Page-level text extractions
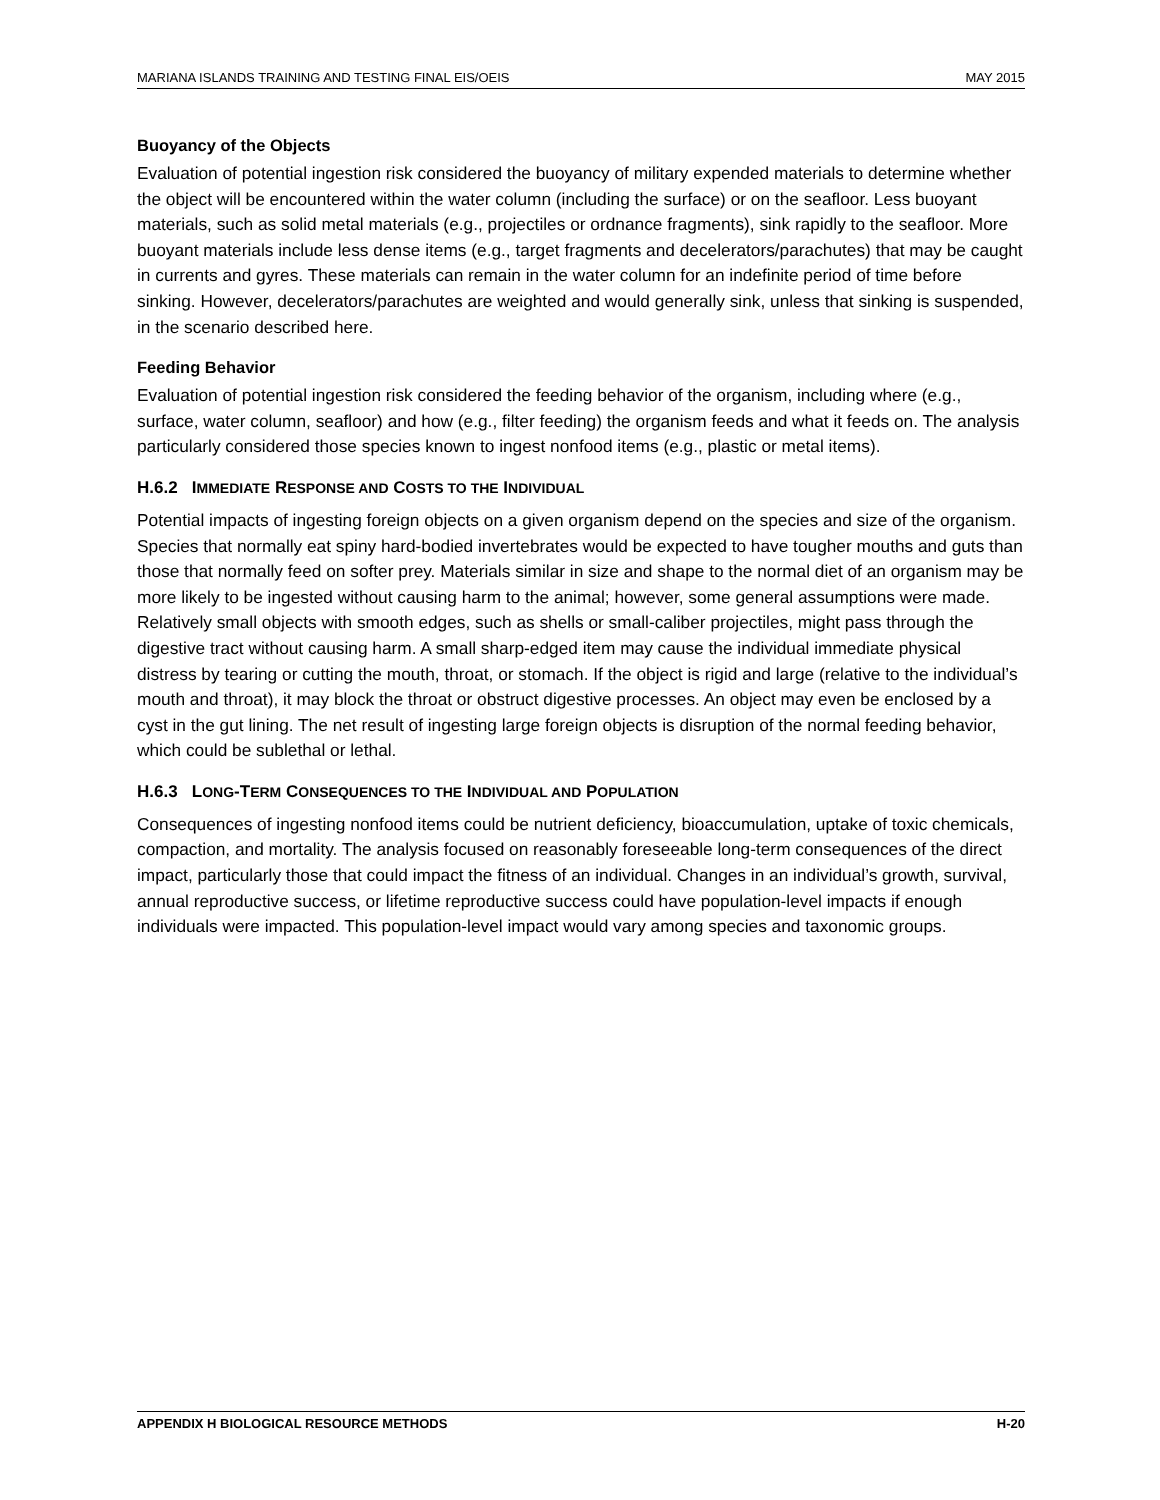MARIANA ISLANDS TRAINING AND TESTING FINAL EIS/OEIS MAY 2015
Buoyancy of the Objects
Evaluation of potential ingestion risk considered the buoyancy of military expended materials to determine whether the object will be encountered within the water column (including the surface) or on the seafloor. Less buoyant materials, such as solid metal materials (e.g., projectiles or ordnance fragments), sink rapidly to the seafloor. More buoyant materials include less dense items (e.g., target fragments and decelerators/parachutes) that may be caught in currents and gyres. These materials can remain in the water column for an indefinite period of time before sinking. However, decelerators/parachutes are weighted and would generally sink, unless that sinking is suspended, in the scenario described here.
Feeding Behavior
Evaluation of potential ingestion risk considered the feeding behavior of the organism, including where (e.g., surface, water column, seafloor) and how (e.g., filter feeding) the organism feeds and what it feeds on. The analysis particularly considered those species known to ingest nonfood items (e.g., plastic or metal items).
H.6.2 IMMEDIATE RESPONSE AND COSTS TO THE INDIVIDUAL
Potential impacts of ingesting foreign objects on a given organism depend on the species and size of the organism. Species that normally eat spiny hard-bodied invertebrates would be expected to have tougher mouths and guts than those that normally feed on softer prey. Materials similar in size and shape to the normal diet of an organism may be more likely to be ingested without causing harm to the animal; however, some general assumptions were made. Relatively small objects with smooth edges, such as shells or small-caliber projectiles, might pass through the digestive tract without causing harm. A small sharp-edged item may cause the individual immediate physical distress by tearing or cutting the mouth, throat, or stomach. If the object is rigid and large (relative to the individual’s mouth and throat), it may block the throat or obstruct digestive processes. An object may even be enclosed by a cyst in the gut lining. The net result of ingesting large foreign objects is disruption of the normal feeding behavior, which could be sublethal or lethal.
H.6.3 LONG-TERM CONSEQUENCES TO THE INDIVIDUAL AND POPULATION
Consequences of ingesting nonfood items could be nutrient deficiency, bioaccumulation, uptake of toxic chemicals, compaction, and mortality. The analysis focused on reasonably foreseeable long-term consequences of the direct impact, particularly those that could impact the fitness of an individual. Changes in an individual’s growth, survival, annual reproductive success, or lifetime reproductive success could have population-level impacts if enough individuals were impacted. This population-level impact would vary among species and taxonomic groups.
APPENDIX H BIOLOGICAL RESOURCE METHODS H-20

* * *

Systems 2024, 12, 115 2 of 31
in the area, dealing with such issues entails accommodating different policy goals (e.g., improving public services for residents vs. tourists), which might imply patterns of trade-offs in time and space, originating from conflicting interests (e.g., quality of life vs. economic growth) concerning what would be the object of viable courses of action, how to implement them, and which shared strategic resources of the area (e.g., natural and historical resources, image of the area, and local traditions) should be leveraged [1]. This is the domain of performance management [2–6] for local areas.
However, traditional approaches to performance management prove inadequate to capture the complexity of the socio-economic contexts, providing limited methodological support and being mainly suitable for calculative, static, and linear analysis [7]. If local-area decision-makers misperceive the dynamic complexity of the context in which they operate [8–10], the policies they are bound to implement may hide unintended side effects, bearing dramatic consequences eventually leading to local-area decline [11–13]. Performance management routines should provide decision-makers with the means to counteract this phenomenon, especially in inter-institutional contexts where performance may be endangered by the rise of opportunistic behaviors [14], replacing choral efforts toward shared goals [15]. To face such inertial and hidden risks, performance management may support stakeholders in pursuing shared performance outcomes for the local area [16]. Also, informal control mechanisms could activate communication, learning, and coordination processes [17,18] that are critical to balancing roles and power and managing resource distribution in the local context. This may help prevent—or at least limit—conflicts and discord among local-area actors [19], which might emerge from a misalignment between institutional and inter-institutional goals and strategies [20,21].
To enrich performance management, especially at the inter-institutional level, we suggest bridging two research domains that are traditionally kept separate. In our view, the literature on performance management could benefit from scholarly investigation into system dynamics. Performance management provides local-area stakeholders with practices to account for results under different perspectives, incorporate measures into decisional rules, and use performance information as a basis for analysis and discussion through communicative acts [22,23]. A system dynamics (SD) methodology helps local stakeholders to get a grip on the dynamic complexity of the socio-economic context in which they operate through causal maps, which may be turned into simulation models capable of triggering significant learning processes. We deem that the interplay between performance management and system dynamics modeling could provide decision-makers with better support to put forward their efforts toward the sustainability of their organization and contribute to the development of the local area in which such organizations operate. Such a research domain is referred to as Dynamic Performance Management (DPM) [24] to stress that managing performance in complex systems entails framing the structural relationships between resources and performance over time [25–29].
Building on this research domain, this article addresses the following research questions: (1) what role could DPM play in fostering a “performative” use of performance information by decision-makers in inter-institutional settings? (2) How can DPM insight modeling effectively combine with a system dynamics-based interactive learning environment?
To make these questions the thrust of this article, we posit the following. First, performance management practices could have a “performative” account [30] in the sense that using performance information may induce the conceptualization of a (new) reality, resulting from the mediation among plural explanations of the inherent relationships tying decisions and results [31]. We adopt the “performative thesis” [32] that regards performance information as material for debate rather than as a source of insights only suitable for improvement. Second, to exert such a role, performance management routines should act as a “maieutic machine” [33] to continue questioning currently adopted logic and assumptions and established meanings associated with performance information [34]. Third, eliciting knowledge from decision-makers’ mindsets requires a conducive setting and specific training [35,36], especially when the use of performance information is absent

Your task → Exactly the lines starting at the one above with "MARIANA ISLANDS TRAINING" and ending at the one with "H.6.2 IMMEDIATE RESPONSE" should be printed, and nothing else. Omit the pictures.

Reply to the task →
MARIANA ISLANDS TRAINING AND TESTING FINAL EIS/OEIS MAY 2015
Buoyancy of the Objects
Evaluation of potential ingestion risk considered the buoyancy of military expended materials to determine whether the object will be encountered within the water column (including the surface) or on the seafloor. Less buoyant materials, such as solid metal materials (e.g., projectiles or ordnance fragments), sink rapidly to the seafloor. More buoyant materials include less dense items (e.g., target fragments and decelerators/parachutes) that may be caught in currents and gyres. These materials can remain in the water column for an indefinite period of time before sinking. However, decelerators/parachutes are weighted and would generally sink, unless that sinking is suspended, in the scenario described here.
Feeding Behavior
Evaluation of potential ingestion risk considered the feeding behavior of the organism, including where (e.g., surface, water column, seafloor) and how (e.g., filter feeding) the organism feeds and what it feeds on. The analysis particularly considered those species known to ingest nonfood items (e.g., plastic or metal items).
H.6.2 IMMEDIATE RESPONSE AND COSTS TO THE INDIVIDUAL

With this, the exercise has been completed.